Pazel Pathkendel is a young tarboy who is stranded in Etherhorde by a mysterious Dr. Chadfallow. He manages to find work on the Chathrand, but his special power to understand any language attracts the attention of several stowaway Ixchel. The Ixchel warn Pazel that if he tells anyone of their presence, they will kill him, because sailors hate Ixchel and have developed ways of smoking them out of ships.

Thasha arrives on the Chathrand with her father and household. When Pazel has a fit due to the negative side effect of his power, he bumps into Thasha and she takes him to his cabin. There, Pazel meets Ramachni, a wizard from another world, who grants Pazel three words of great power. However, when Pazel insults Thasha's father, who sacked Pazel's hometown, Pazel is expelled from the ship.

As the voyage progresses, it becomes clear something is not right. Chadfallow had previously warned Pazel not to sail on the Chathrand, only to sail on it himself, the captain writes letters to his dead father, the Ixchel notice that several rats on board the ship have awakened and one of them declares a holy war against the captain, a man attacks Thasha's bodyguard only to be saved by the unassuming Mr.
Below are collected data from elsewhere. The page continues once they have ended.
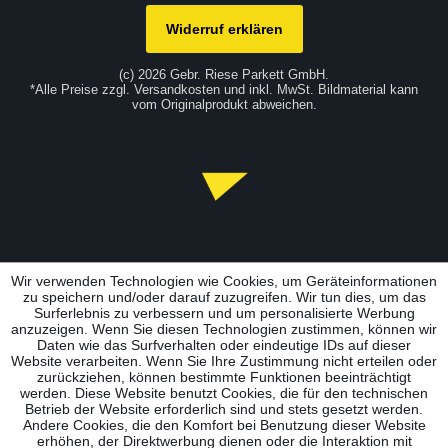
Widerruf erklären
(c) 2026 Gebr. Riese Parkett GmbH.
*Alle Preise zzgl. Versandkosten und inkl. MwSt. Bildmaterial kann
vom Originalprodukt abweichen.
Wir verwenden Technologien wie Cookies, um Geräteinformationen
zu speichern und/oder darauf zuzugreifen. Wir tun dies, um das
Surferlebnis zu verbessern und um personalisierte Werbung
anzuzeigen. Wenn Sie diesen Technologien zustimmen, können wir
Daten wie das Surfverhalten oder eindeutige IDs auf dieser
Website verarbeiten. Wenn Sie Ihre Zustimmung nicht erteilen oder
zurückziehen, können bestimmte Funktionen beeinträchtigt
werden. Diese Website benutzt Cookies, die für den technischen
Betrieb der Website erforderlich sind und stets gesetzt werden.
Andere Cookies, die den Komfort bei Benutzung dieser Website
erhöhen, der Direktwerbung dienen oder die Interaktion mit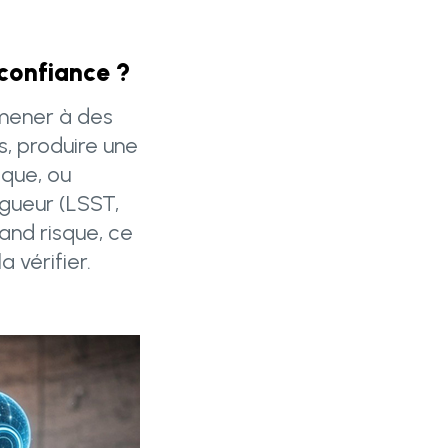
 confiance ?
 mener à des
s, produire une
ique, ou
gueur (LSST,
rand risque, ce
 vérifier.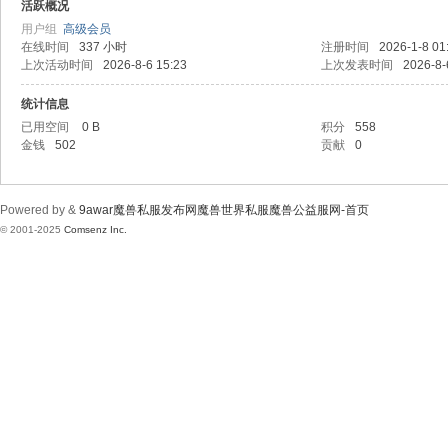
wa
活跃概况
用户组
高级会员
在线时间
337 小时
注册时间
2026-1-8 01
上次活动时间
2026-8-6 15:23
上次发表时间
2026-8-
统计信息
已用空间
0 B
积分
558
金钱
502
贡献
0
r魔
Powered by &
9awar魔兽私服发布网魔兽世界私服魔兽公益服网-首页
© 2001-2025
Comsenz Inc.
兽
Kett, and Thasha feels that her father's mistress is not entirely trustworthy. There is also talk of someone trying to find the 'Red Wolf,' and the 'Nilstone.'

It is revealed that there are several intertwining conspiracies. The emperor of Arqual wants to ignite a civil war in the rival Mzithrin Empire to weaken them. Mr. Kett, who is really a sorcerer, is there to bring the banished Mzithrin King Shaggat back to power, not just to fight the current kings of the Mzithrin Empire, but to take over the world.

As the ship comes to the haunted coast Mr. Kett leads an expedition out to the coast to find the Red Wolf where the Nilstone is hidden. Pazel, who has made his way to the haunted coast, is captured and made part of the expedition. Thasha escapes the Chathrand and meets up with her tutor to help save the day. With Pazel's help, the Nilstone (enclosed in the Red Wolf) is raised from the depths. Kett, after being temporarily defeated, returns to the ship and manages to give the Nilstone to the Shaggat. However, Pazel uses one of his words to turn the Shaggat to stone, preventing Mr. Kett's plans from coming into fruition.

Captain Nilius Rose declares that after Thasha's wedding the Chathrand will head out to sea, never to return.